However, when I see that I am limited, I cannot but practice modesty, according to Modesty (15), as I will abhor faking to be all-powerful which is the way of the worldly and political forces in place. I will then recognize with ease that I simply harvest what I sow, and this without regret, without sorrow, without a bitter taste on my tongue.

I throw a handful of sand against the wind and wipe my eyes as a result. Like a toddler playing on the beach. That is how the sage evaluates reality. By direct perception as well as trial-and-error.

When I look in the eyes of a small child, I perceive what is true and what is not true. This truth is so strong that it penetrates in my heart and changes things forever.

When I judge life, I cannot perceive the responsiveness of the universe. When I judge, I implicitly have a measure to base my judgment upon. What is this measure other than the length of a fantasy ruler?

Can we know how high the next mountain is that nature creates, or how high the next wave is at the beach when there is heavy sea? Can we know how far the cricket will jump? Approximately yes. But not exactly.

By the same token, all truth is approximate and not exact. In hindsight we can measure all. But that means to measure death! We cannot measure life because that would mean to know exactly the details of things to come. All divinations are approximations. There are good reasons to put away with all fortune telling as it is as approximate as living is. When I live without inquiring into the nature of future events, I am accepting the approximate nature of things, and I live more carefree than when divining all day long. Wallenstein can tell a story. He was not a happy man. Nor was Nostradamus.

When I really understand the nature of living, I see that there are no dreams that eternally have to remain dreams, but that every dream is the creative contemplation of a future reality.

● ● ● ● ●

Transcribe word for word everything in the passage on modesty and approximate truth above, from "When I look" down to "a fantasy ruler?".

# [SUPPLIED MATERIAL]
● ● ● ● ●

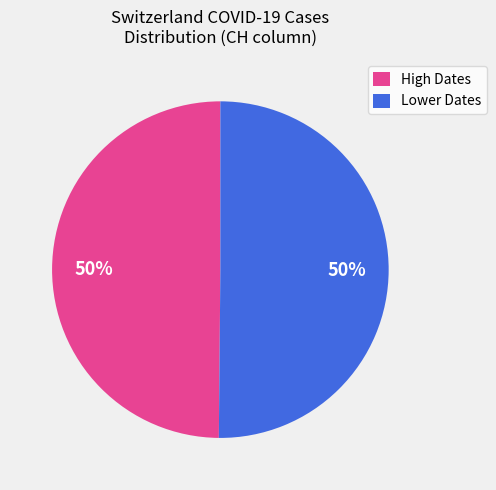

To the nearest percent, what is the average slice percentage?

50%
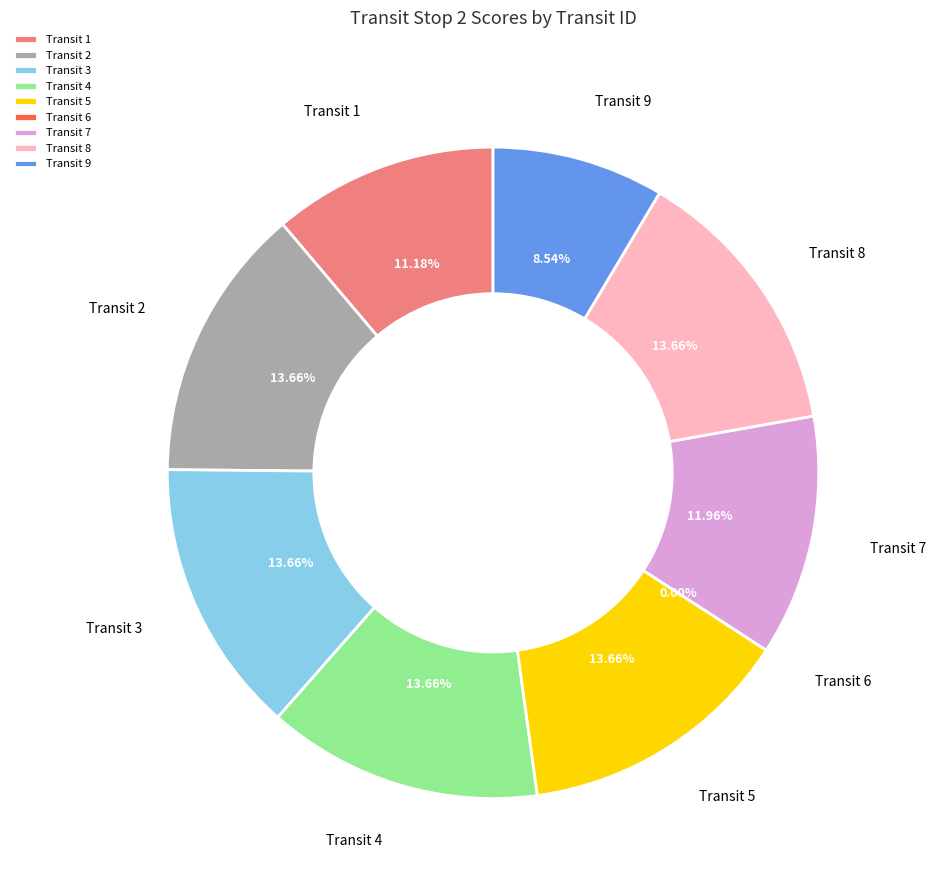

Combined, what portion of the pie is Transit 2 and Transit 7?

25.6%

● ● ● ● ●

# [SOLUTION TO THE EXERCISE]
When I look in the eyes of a small child, I perceive what is true and what is not true. This truth is so strong that it penetrates in my heart and changes things forever.

When I judge life, I cannot perceive the responsiveness of the universe. When I judge, I implicitly have a measure to base my judgment upon. What is this measure other than the length of a fantasy ruler?